- Zasper ist eine IDE, die für große Parallelität entwickelt wurde
- Sie bietet minimalen Speicherverbrauch und eine hervorragende Geschwindigkeit und verarbeitet mehrere gleichzeitige Verbindungen
- Sie eignet sich für die Ausführung von Datenanwendungen im REPL-Stil, ähnlich wie Jupyter Notebooks
- Benchmarks
- Zasper nutzt im Vergleich zu JupyterLab 4-mal weniger RAM und CPU
- Während JupyterLab etwa 104,8 MB RAM und 0,8 CPU verbraucht, benötigt Zasper nur 26,7 MB RAM und 0,2 CPU
- Warum Zasper entwickelt wurde
- Auf dem Markt gibt es JupyterLab-ähnliche Frontend-Werkzeuge wie Databricks Notebooks und Deepnote Notebooks, doch die meisten sind nicht kostenlos und müssen in der Cloud betrieben werden
- Zasper läuft flüssig auf lokalen Maschinen und nutzt verfügbare Ressourcen effektiv, um maximale Effizienz zu gewährleisten
- Go bietet eine starke Unterstützung für REST-, RPC- und WS-Protokolle und überzeugt bei Parallelität und Leistung
- Python eignet sich gut für I/O-zentrierte asynchrone Arbeiten, hat aber bei CPU-zentrierten Aufgaben Grenzen
- Es bietet verschiedene Funktionen wie Editor, Terminal, Launcher, Jupyter Notebook, Versionsverwaltung, Befehlspalette und Dark Mode
- Es wird sowohl als Electron-App als auch als Web-App angeboten
- Roadmap
- Zasper zielt auf ein leistungsfähiges IDE-Ökosystem für Data Scientists und KI-Ingenieure ab, mit der folgenden Entwicklungsrichtung:
- Unterstützung für benutzerdefinierte Daten-Apps, nicht nur für Jupyter Notebooks
- Erleichterung der Integration mit bestehenden Tools
- Bereitstellung von Zasper Hub für Self-Hosted-Betrieb in der Cloud
1 Kommentare
Hacker News Kommentar
Der Autor von Zasper erklärt, dass die Jupyter-Kernel-Verarbeitung in Zasper mit Go-Routinen umgesetzt wurde und besser sei als die Python-basierte Variante von JupyterLab.

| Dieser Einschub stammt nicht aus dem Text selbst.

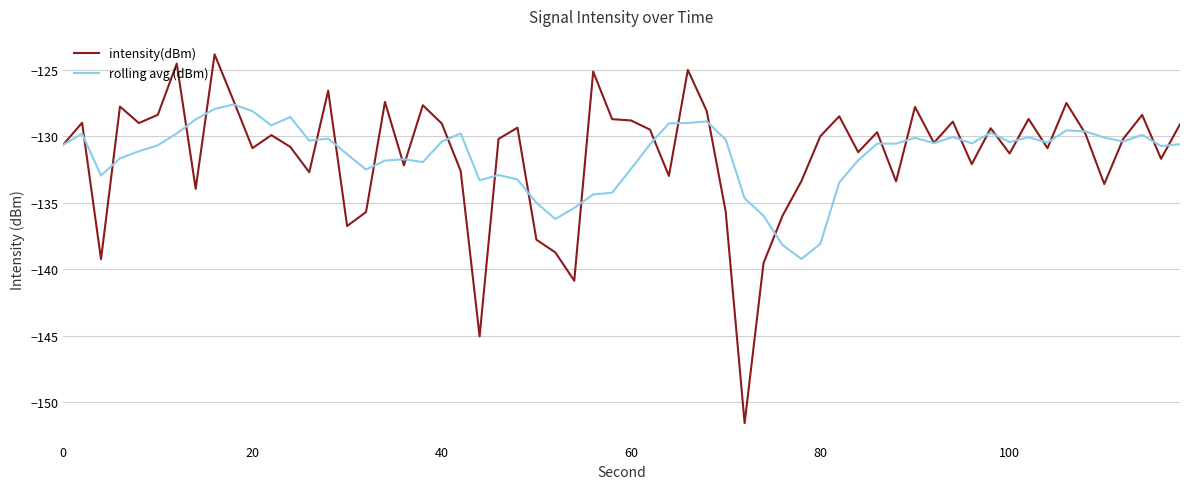

What is the maximum value shown in the chart?

-123.8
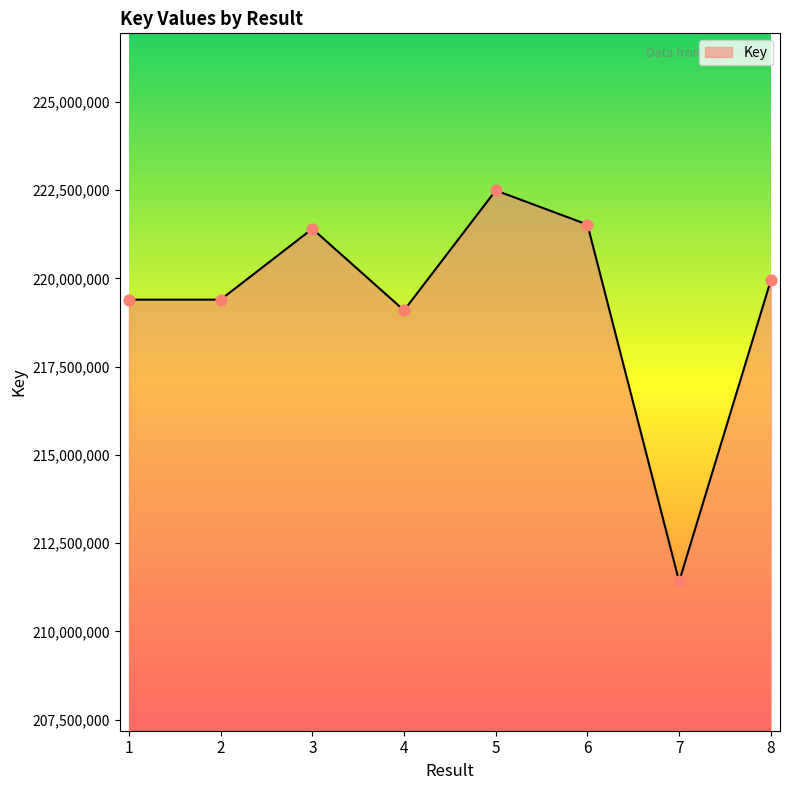

What is the ratio of the value at 3 to the value at 4?

1.0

Marimo wirkt als Jupyter-Alternative interessant, weil es die Vorteile von Streamlit und Jupyter verbindet.
Es wurde infrage gestellt, ob die Reduktion von Speicher- und CPU-Nutzung tatsächlich relevant ist.
Es wurde angemerkt, dass JupyterLab trotz seines Alters durch kontinuierliche Entwicklung weiterhin modern ist.

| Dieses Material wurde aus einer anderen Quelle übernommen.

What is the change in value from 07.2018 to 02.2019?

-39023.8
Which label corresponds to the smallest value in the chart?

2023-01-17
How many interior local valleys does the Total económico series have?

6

Es wurde kritisiert, dass die Alternative nur auf macOS läuft, auf Linux nur teilweise unterstützt wird und nur IPython unterstützt.
Es wurde der Wunsch nach einer Jupyter-ähnlichen Oberfläche wie in RStudio geäußert; besonders wichtig ist die Möglichkeit, Codeblöcke ausführen zu können.

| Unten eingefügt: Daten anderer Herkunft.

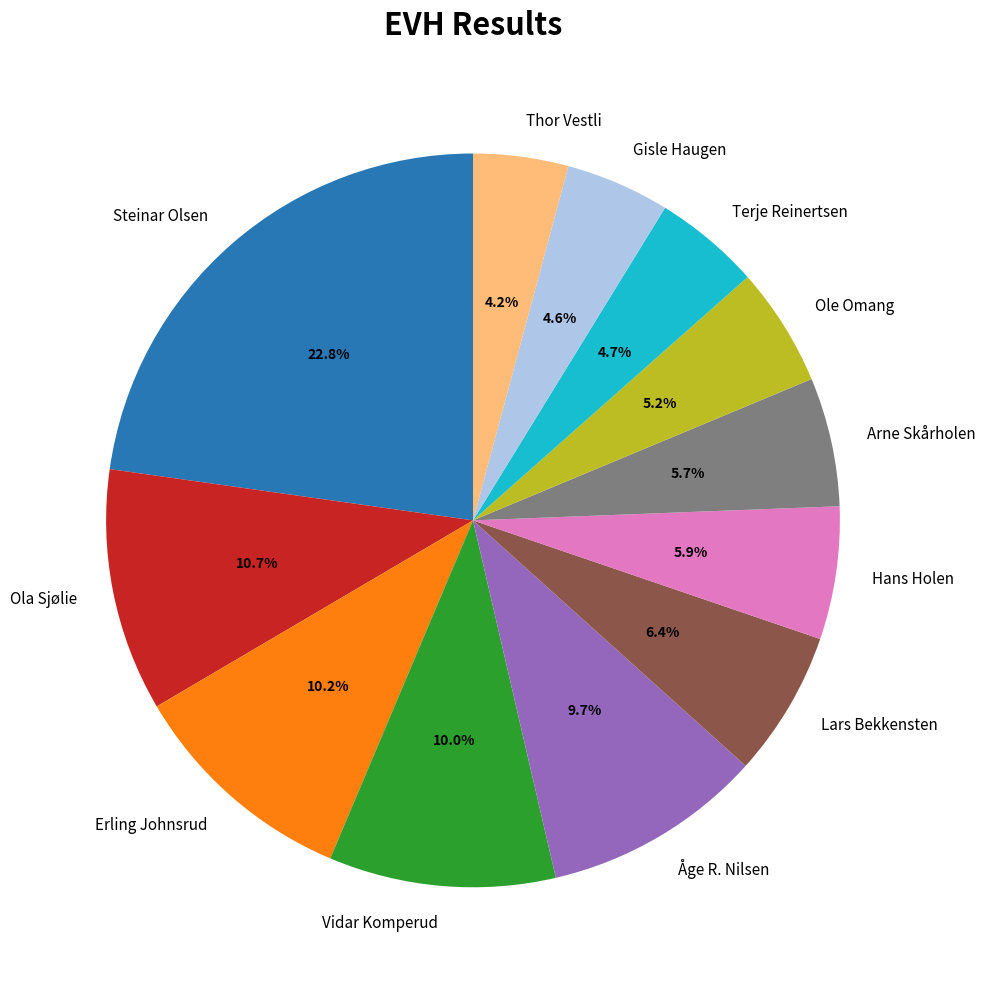

Do Arne Skårholen and Lars Bekkensten together represent more than half of the pie?

No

Es wurde angeregt, für die UI Wails in Betracht zu ziehen.
Es wurde gefragt, welche Vorteile gegenüber der Jupyter-Notebook-Unterstützung in VSCode bestehen.
Es wurde gefragt, ob Ausgaben verloren gehen, wenn die Verbindung im laufenden Frontend getrennt und erneut hergestellt wird.
Das Projekt scheint darauf ausgelegt zu sein, das JupyterLab-Frontend zu ersetzen und die Verbindung zum Jupyter-Kernel beizubehalten.